Four policy proposals

Reading both the leaked document and Zuma’s comments it appears that four policy proposals are in the offing.     Each of these could severely damage property rights.     Collectively they could damage investor sentiment and curb economic growth.

Nationalisation of great swathes of land

It remains to be seen how far the government is prepared to go to change that balance.     From what we have read in the leaked green paper and now heard the president say, it would appear as if they are considering nationalising great swathes of the country’s land.

In a broader policy environment that has seen threats to nationalise mines and banks and which saw no fewer than three Cabinet ministers jeopardise Walmart’s investment in SA, this is clearly the wrong thing for the government to be doing.

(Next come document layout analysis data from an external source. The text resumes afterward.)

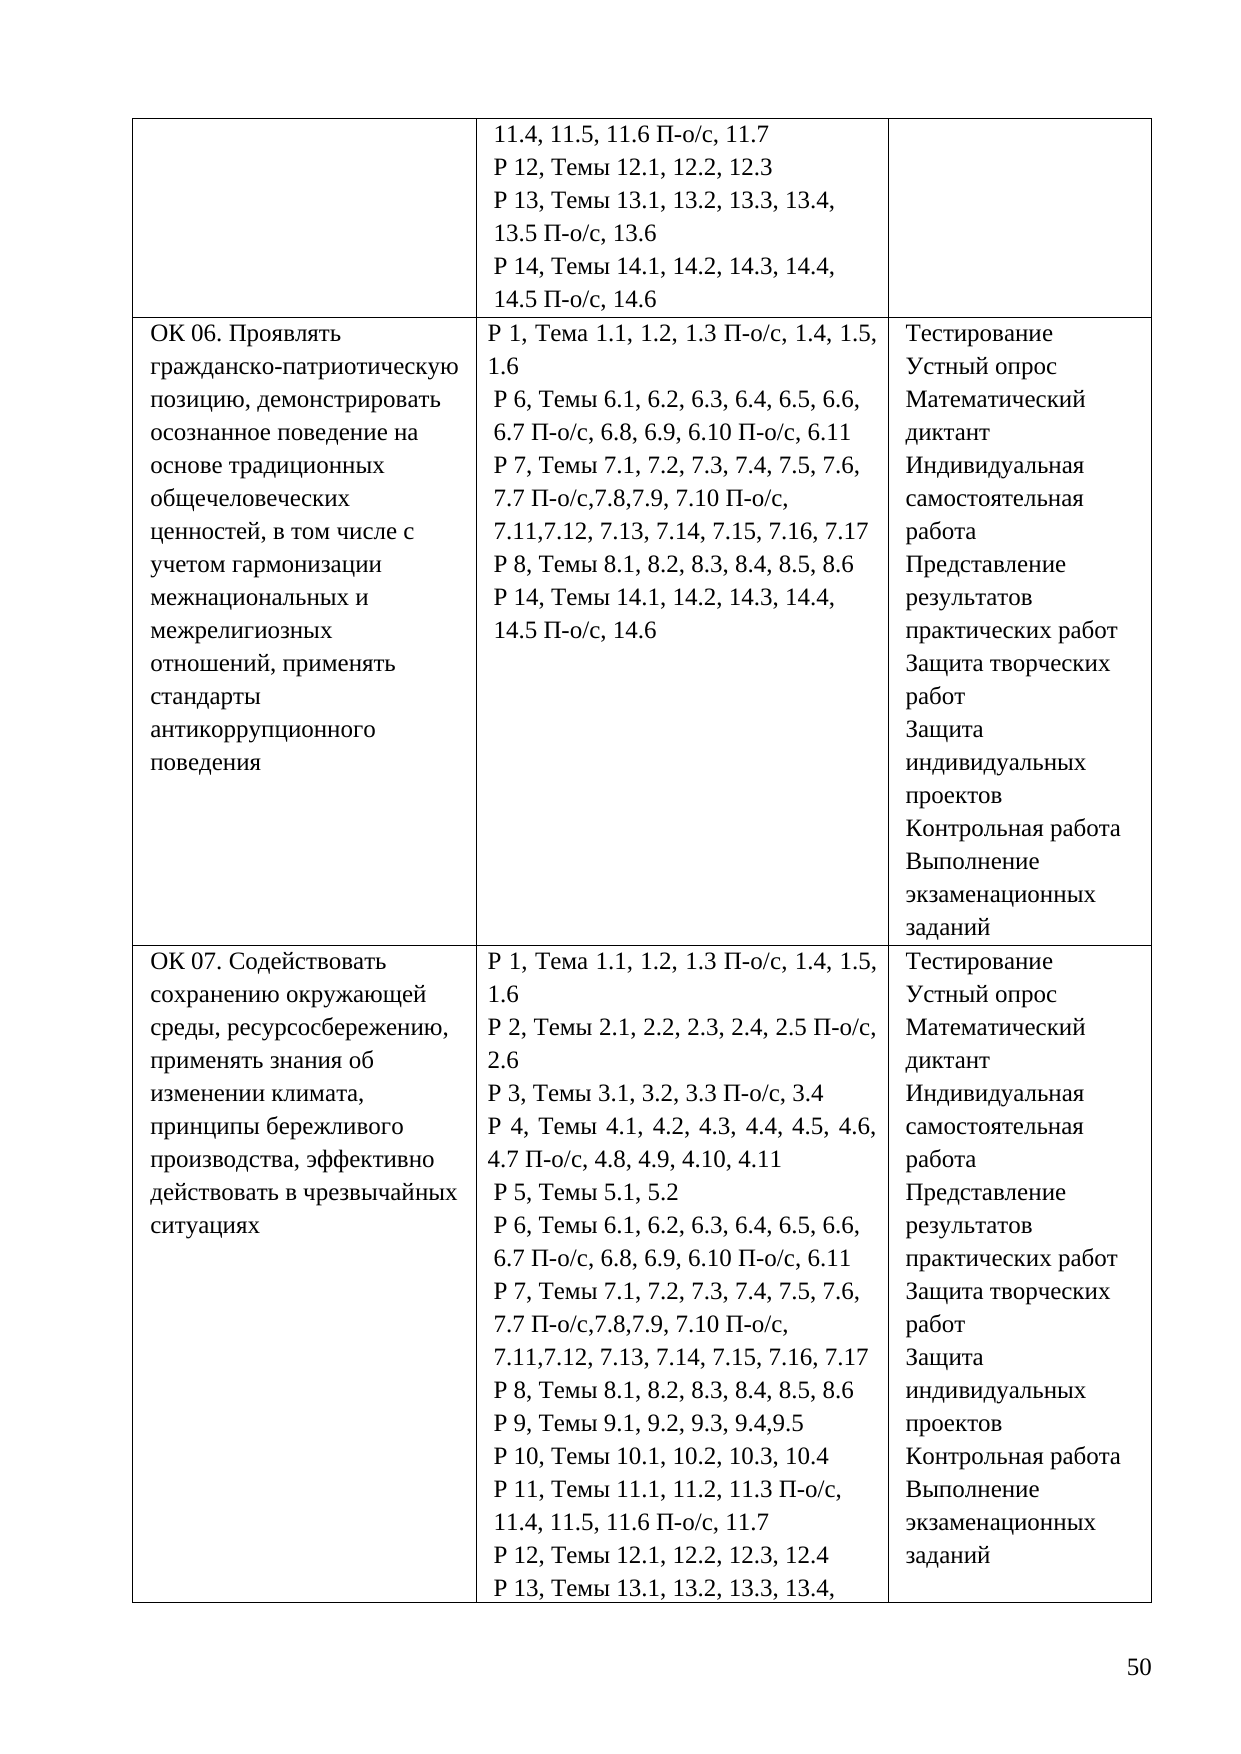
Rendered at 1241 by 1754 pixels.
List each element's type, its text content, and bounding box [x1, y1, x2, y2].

table_cell ОК 06. Проявлять гражданско-патриотическую позицию, демонстрировать осознанное поведение на основе традиционных общечеловеческих ценностей, в том числе с учетом гармонизации межнациональных и межрелигиозных отношений, применять стандарты антикоррупционного поведения [133, 318, 476, 945]
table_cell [477, 946, 888, 1602]
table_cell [133, 946, 476, 1602]
table_cell Тестирование Устный опрос Математический диктант Индивидуальная самостоятельная работа Представление результатов практических работ Защита творческих работ Защита индивидуальных проектов Контрольная работа Выполнение экзаменационных заданий [889, 318, 1151, 945]
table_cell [133, 119, 476, 317]
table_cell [889, 119, 1151, 317]
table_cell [889, 946, 1151, 1602]
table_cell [477, 119, 888, 317]
table_cell Р 1, Тема 1.1, 1.2, 1.3 П-о/c, 1.4, 1.5, 1.6 Р 6, Темы 6.1, 6.2, 6.3, 6.4, 6.5, 6.6, 6.7 П-о/c, 6.8, 6.9, 6.10 П-о/c, 6.11 Р 7, Темы 7.1, 7.2, 7.3, 7.4, 7.5, 7.6, 7.7 П-о/c,7.8,7.9, 7.10 П-о/с, 7.11,7.12, 7.13, 7.14, 7.15, 7.16, 7.17 Р 8, Темы 8.1, 8.2, 8.3, 8.4, 8.5, 8.6 Р 14, Темы 14.1, 14.2, 14.3, 14.4, 14.5 П-о/с, 14.6 [477, 318, 888, 945]
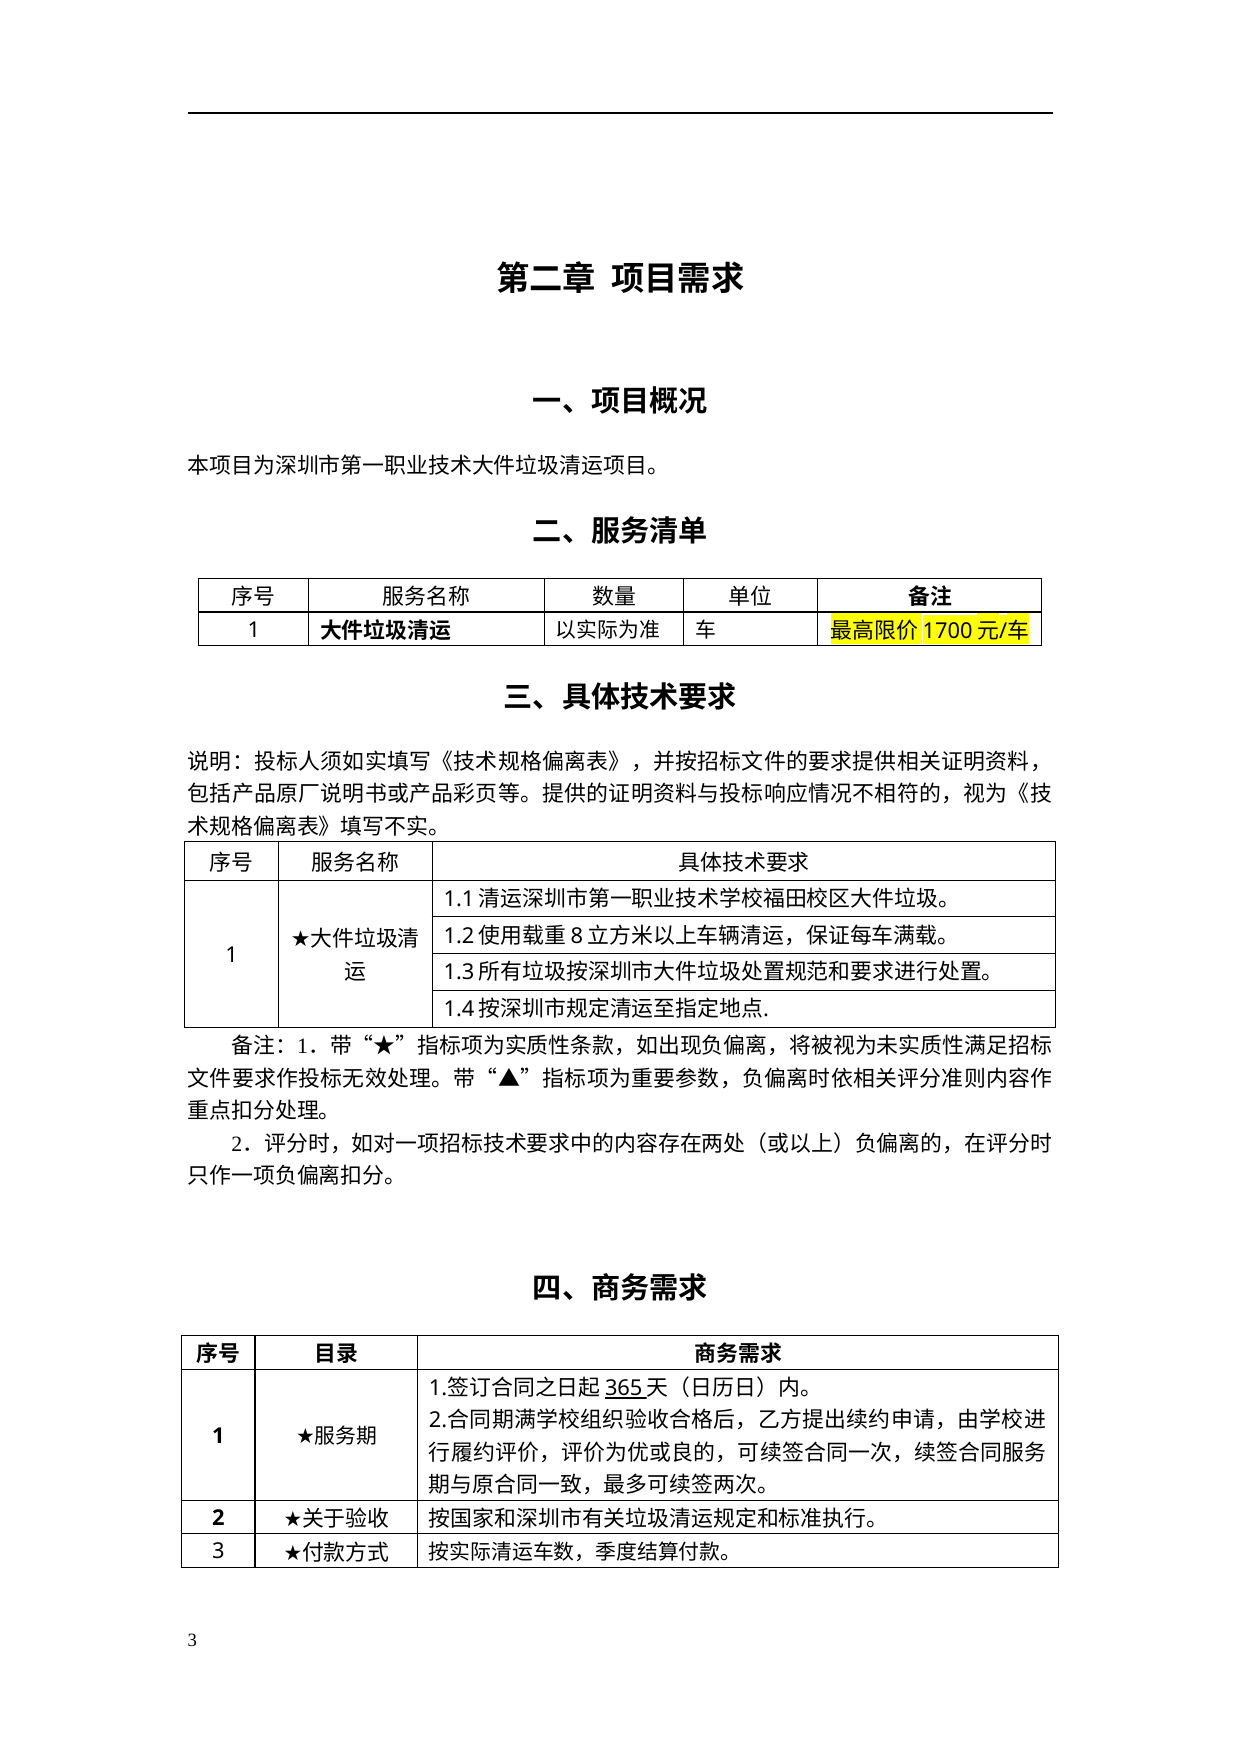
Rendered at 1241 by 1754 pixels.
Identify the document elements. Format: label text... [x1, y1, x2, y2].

Discouraging foreign investment

The impression is unmistakable that the government is either not serious about attracting investment or is unaware of the damage that its actions and statements are doing to investor sentiment.

According to Wikipedia

“Property is any physical or intangible entity that is owned by a person or jointly by a group of people.   Depending on the nature of the property, an owner of property has the right to consume, sell, rent, mortgage, transfer, exchange or destroy it, or to exclude others from doing these things.[1][2][3] Important widely recognized types of property include real property (the combination of land and any improvements to or on the land), personal property (physical possessions belonging to a person), private property (property owned by legal persons or business entities), public property (state owned or publicly owned and available possessions) and intellectual property (exclusive rights over artistic creations, inventions, etc.), although the latter is not always as widely recognized or enforced.[4] A title, or a right of ownership, establishes the relation between the property and other persons, assuring the owner the right to dispose of the property as the owner sees fit.   Some philosophers assert that property rights arise from social convention.   Others find origins for them in morality or natural law”.